Aliás, essa exigência me faz lembrar a sagacidade de nossos
vendedores ambulantes. São mais bem informados que muitos concurseiros. Já nos
acessos ao local das provas sempre haverá um alertando sobre a “caneta esferográfica
de tinta preta e de material transparente” e, claro, ofertando a mercadoria.
Esse fenômeno também pode ser observado naqueles dias que não parece que vai
chover (e você está desprevenido, claro) e cai aquele toró. Logo haverá alguém
vendendo “familhão” por 10 reais. Ou, durante o carnaval, caso queiram saber
onde será o bloco, siga o camelô empurrando um carrinho de cerveja. Mesmo
princípio.
Mas, continuando…
Os “outros” podem estar armados. Cuidado!! É isso mesmo.

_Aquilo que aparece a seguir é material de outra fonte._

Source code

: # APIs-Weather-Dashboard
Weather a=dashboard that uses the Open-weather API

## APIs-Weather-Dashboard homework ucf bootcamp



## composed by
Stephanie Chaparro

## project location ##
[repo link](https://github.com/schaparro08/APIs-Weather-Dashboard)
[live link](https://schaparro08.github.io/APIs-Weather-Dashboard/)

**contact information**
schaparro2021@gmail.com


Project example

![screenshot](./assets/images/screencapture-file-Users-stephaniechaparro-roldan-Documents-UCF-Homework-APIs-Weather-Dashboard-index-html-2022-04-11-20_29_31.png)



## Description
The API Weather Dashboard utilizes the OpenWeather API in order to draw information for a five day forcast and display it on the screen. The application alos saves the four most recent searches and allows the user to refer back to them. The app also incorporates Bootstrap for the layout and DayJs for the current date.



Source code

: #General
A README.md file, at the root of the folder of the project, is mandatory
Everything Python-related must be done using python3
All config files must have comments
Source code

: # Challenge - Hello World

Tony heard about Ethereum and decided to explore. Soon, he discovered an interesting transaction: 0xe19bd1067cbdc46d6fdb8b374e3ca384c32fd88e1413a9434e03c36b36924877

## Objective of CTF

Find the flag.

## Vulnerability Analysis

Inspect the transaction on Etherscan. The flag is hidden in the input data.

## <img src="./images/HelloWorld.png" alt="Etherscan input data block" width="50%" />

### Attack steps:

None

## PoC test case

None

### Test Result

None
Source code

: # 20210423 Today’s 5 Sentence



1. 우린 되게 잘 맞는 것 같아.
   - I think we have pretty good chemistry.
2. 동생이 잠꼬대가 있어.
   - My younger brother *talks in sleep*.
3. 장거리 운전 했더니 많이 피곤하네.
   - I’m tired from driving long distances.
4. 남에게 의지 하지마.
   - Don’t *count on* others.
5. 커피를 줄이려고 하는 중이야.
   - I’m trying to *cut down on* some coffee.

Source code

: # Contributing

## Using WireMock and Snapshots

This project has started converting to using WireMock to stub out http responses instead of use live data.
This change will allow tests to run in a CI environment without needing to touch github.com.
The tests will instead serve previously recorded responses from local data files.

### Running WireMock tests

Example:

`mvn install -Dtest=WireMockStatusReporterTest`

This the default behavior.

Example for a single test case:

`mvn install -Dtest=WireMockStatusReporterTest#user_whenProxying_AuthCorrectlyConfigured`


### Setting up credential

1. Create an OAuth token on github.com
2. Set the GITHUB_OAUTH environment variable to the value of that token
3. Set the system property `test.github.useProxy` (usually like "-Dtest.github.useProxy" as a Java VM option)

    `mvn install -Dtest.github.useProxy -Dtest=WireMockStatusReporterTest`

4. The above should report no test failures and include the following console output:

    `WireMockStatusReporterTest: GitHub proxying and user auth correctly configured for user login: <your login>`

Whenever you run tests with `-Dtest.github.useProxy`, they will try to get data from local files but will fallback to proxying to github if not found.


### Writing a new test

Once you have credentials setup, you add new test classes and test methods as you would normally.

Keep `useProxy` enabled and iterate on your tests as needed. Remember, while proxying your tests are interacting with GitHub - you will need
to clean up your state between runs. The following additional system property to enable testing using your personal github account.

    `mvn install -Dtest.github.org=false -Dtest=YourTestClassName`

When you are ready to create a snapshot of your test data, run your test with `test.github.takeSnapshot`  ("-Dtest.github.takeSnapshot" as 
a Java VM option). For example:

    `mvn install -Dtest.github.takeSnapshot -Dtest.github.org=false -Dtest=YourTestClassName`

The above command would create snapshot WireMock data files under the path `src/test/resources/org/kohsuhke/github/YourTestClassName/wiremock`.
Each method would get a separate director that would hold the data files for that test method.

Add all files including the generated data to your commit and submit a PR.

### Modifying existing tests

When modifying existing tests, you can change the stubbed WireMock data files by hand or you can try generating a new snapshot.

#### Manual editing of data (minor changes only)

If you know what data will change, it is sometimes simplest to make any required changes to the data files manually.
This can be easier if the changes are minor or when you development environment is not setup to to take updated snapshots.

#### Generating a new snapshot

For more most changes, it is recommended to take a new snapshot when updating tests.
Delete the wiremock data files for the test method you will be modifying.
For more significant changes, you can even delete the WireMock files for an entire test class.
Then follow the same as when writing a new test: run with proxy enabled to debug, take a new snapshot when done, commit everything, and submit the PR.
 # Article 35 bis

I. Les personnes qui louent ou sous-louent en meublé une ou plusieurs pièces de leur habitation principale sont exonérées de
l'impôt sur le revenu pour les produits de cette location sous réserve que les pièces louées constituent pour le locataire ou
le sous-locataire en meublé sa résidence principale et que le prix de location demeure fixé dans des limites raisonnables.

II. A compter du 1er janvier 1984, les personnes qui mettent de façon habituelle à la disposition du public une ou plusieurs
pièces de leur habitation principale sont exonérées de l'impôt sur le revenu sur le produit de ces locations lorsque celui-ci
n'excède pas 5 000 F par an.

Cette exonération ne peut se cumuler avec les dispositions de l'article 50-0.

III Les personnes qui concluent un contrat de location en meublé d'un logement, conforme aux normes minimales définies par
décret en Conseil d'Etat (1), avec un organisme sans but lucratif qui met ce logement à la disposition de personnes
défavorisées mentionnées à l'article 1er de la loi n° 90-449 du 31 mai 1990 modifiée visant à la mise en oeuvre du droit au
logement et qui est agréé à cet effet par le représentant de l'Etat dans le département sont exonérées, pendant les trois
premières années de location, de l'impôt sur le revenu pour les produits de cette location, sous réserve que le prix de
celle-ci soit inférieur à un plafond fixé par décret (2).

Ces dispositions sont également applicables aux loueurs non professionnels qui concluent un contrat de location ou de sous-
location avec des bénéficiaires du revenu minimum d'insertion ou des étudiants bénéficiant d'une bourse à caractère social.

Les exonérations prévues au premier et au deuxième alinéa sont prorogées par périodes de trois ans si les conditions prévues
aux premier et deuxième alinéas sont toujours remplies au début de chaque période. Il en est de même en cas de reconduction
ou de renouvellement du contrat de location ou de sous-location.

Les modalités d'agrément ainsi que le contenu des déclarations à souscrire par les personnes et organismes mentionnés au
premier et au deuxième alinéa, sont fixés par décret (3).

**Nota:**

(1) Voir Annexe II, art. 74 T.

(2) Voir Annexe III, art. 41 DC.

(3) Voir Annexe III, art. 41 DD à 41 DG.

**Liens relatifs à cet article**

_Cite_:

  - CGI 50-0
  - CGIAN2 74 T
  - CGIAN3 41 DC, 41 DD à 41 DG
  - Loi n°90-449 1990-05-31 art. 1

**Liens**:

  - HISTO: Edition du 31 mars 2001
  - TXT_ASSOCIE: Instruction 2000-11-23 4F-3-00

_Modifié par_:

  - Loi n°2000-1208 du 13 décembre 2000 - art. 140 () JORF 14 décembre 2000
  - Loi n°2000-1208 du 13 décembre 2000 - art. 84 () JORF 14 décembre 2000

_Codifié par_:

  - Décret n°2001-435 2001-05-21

Armas. E não falo de biscoitos crocantes dessa vez. Numa prova recente, num
domingo de sol, lá pelas bandas do Méier, me surpreendi (rindo, incrédulo) com
a pergunta da fiscal de sala para a turma, durante os avisos iniciais: “Pessoal,
alguém está portando arma?”. A formalidade foi esquecida nesse momento e
perguntei sobre aquele questionamento, novidade para mim. Ela sentou e, como
havia tempo para o início, contou a história inusitada. Disse que, durante um concurso
organizado por aquela instituição, um homem foi surpreendido durante a revista na
saída do banheiro (para quem não sabe, o uso de detector de metais é regra)
com… pasmem… três (isso mesmo, 3) armas. Devidamente presas em coldres espalhados
pelo corpo, inclusive um na canela. Detalhe: ele não era policial. Mais detalhe:
justificou-se dizendo que era para se proteger, pois era uma área de risco e
coisa e tal.
Bem, o único risco ali (além dele, claro) era ser reprovado.
Um risco ao qual, obviamente, ele sucumbiu. Devidamente desarmado, ao ser
expulso do local.
Continuemos…
Os rituais. Ah, essa é outra parte interessante desses
domingos de sol. Cromoterapia pura e aplicada (o amarelo ajuda) é um exemplo. Leituras
antes da prova são frequentes. Eu, no caminho, estava lendo um romance. Algumas
pessoas levam apostilas e resumos, que só guardam no último segundo.
Alongamentos, exercícios respiratórios… Preces são comuns. Afinal, entre a
bibliografia proposta mais o catatau de legislação exigida… bem, apelar ao
divino parece ser mais rápido. Por falar no divino, um dos momentos mais marcantes
desses anos de concurso público foi durante o vestibular. Acho que foi numa
prova da UFF. O local eu lembro bem, Colégio Zaccaria, no Catete. Estava
sentado próximo à janela, senti um cheiro diferente, mas só me virei para
conferir quando houve um zum zum zum e o fiscal da sala se aproximou para
advertir um rapaz. Razão: um sujeito, meio bicho-grilo, havia fixado e acendido
um incenso na carteira a sua frente e estava em posição de lótus meditando. Acreditem.
Isso ocorreu. Eu estava lá. Quem deve se lembrar bem é a menina da carteira
onde o incenso foi fixado. Eu não esqueço a expressão de incredulidade e ódio
dela cheirando próprio cabelo (cabelos longos!), claro, devidamente defumado.
Não preciso dizer que esse “evento” desconcertou boa parte da turma (a menina,
principalmente).
Não sucumbi ao ataque desse “outro” zen. Passei para a UFF!
É. Esses são os concursos nossos de cada domingo. Domingos
de Sol. Nossos e, claro, dos “outros”.